Given exercise:
Answer these questions from the forum thread about srand():
1. What value does the thread give for RAND_MAX in the GNU C Library?
2. Besides step(), which function does the poster notice is also called in a loop?
3. In the final reply, what does the assignment say to do "if there are more"?

Reading text:
I must use the function rand() when needed, I don't have to design something like that. This is only a simple assignment for the university, but if I'm not missing something, there is something wrong here.

The main() is given:
step() is inside a loop, and calling srand() inside a loop doesn't really work from what I know.
Now I see even init_matrix() is called in a loop so the same argument applies: the matrices will be all the same (I didn't test it yet, actually).

I really don't know how and where call the srand(), or maybe I'm not knowing the usage of this function very well.


EDIT. Now I see (then I will verify with printf) that RAND_MAX "in the GNU C Library, it is 2147483647".
 
Last edited:
  • #13
NascentOxygen
Staff Emeritus
Science Advisor
9,244
1,071
The assignment says: "if there are more, choose randomly among them".

Supplied records:
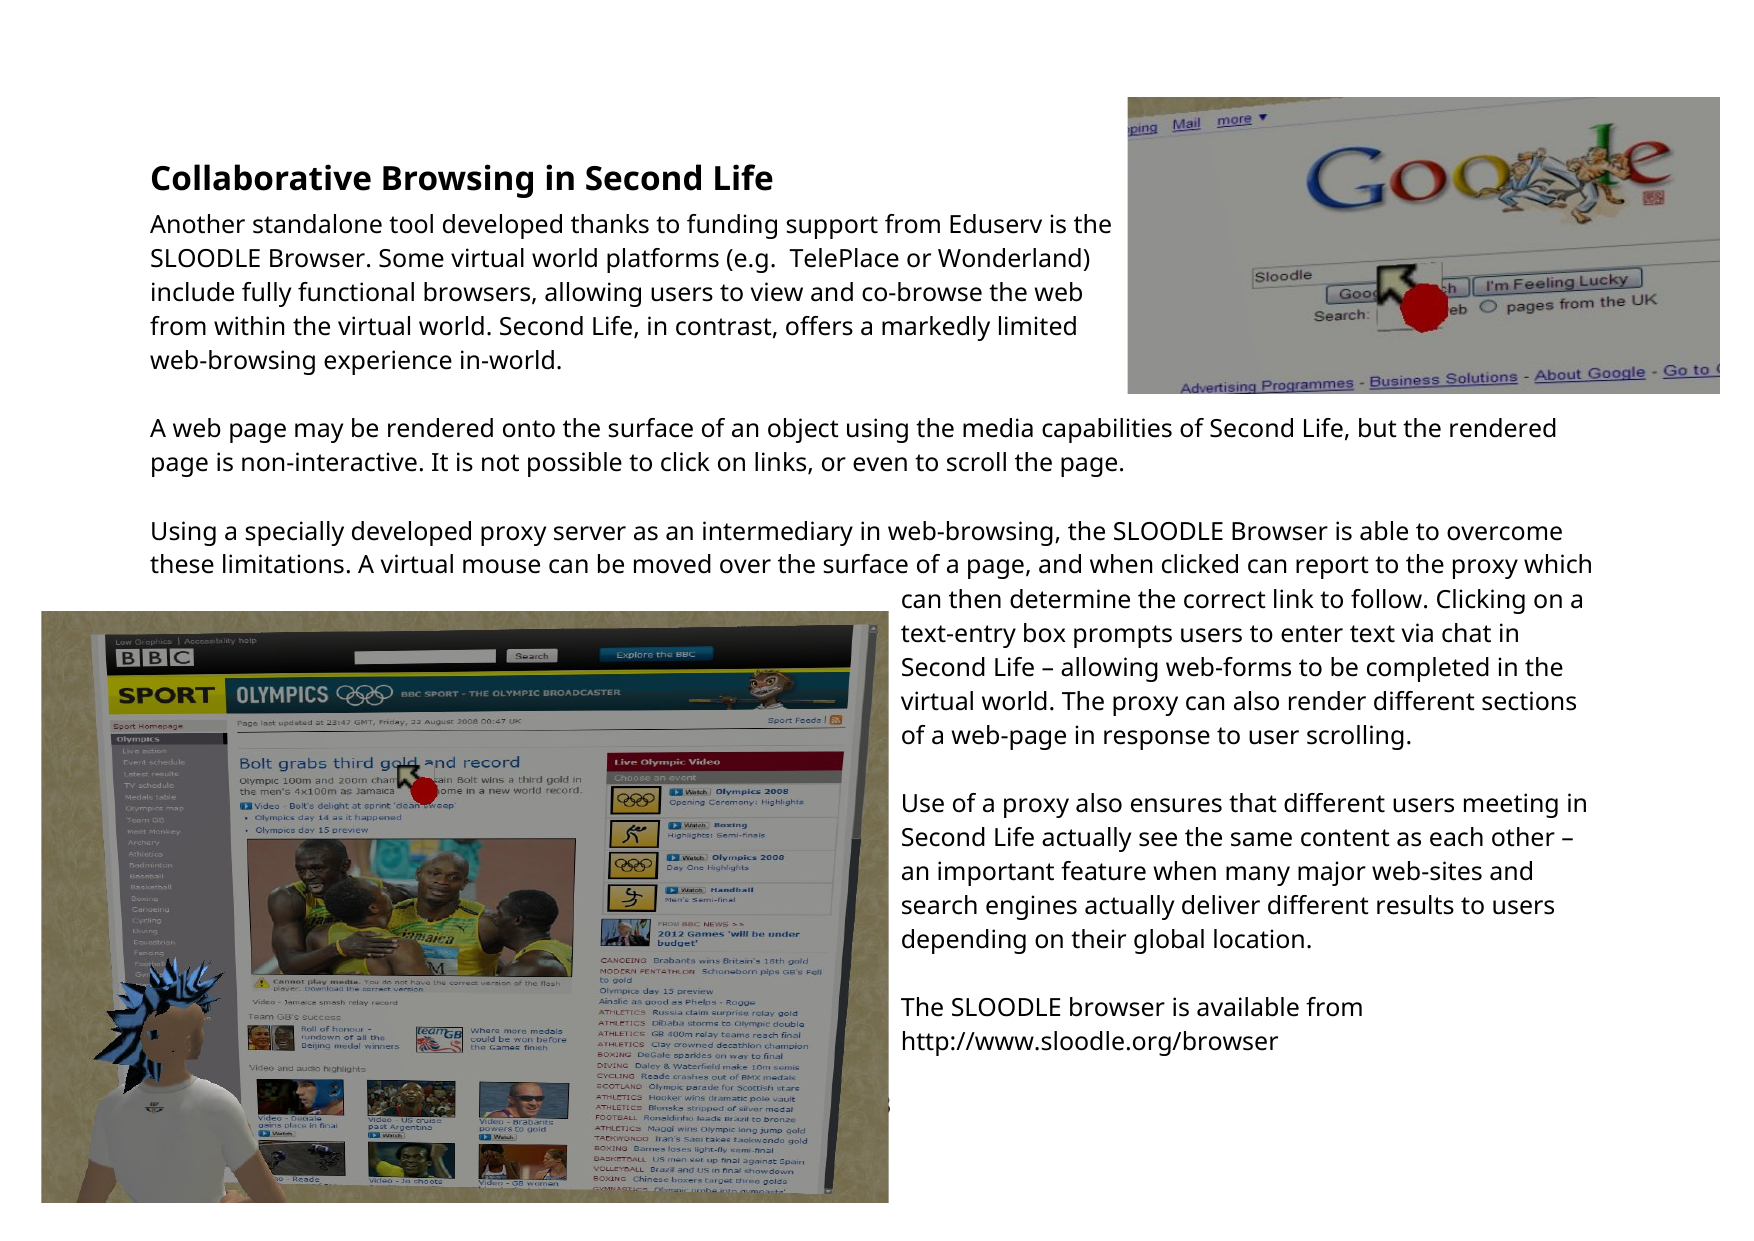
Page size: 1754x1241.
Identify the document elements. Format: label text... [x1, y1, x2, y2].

picture [41, 611, 889, 1203]
text Another standalone tool developed thanks to funding support from Eduserv is the SLOODLE Browser. Some virtual world platforms (e.g. TelePlace or Wonderland) include fully functional browsers, allowing users to view and co-browse the web from within the virtual world. Second Life, in contrast, offers a markedly limited web-browsing experience in-world. [150, 207, 1127, 377]
text A web page may be rendered onto the surface of an object using the media capabilities of Second Life, but the rendered page is non-interactive. It is not possible to click on links, or even to scroll the page. [150, 411, 1604, 479]
text Use of a proxy also ensures that different users meeting in Second Life actually see the same content as each other – an important feature when many major web-sites and search engines actually deliver different results to users depending on their global location. [889, 786, 1604, 956]
text The SLOODLE browser is available from http://www.sloodle.org/browser [889, 990, 1604, 1058]
text Using a specially developed proxy server as an intermediary in web-browsing, the SLOODLE Browser is able to overcome these limitations. A virtual mouse can be moved over the surface of a page, and when clicked can report to the proxy which can then determine the correct link to follow. Clicking on a text-entry box prompts users to enter text via chat in Second Life – allowing web-forms to be completed in the virtual world. The proxy can also render different sections of a web-page in response to user scrolling. [150, 513, 1604, 752]
subtitle Collaborative Browsing in Second Life [150, 155, 1127, 200]
picture [1127, 97, 1720, 394]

Task result:
1. 2147483647
2. init_matrix()
3. Choose randomly among them.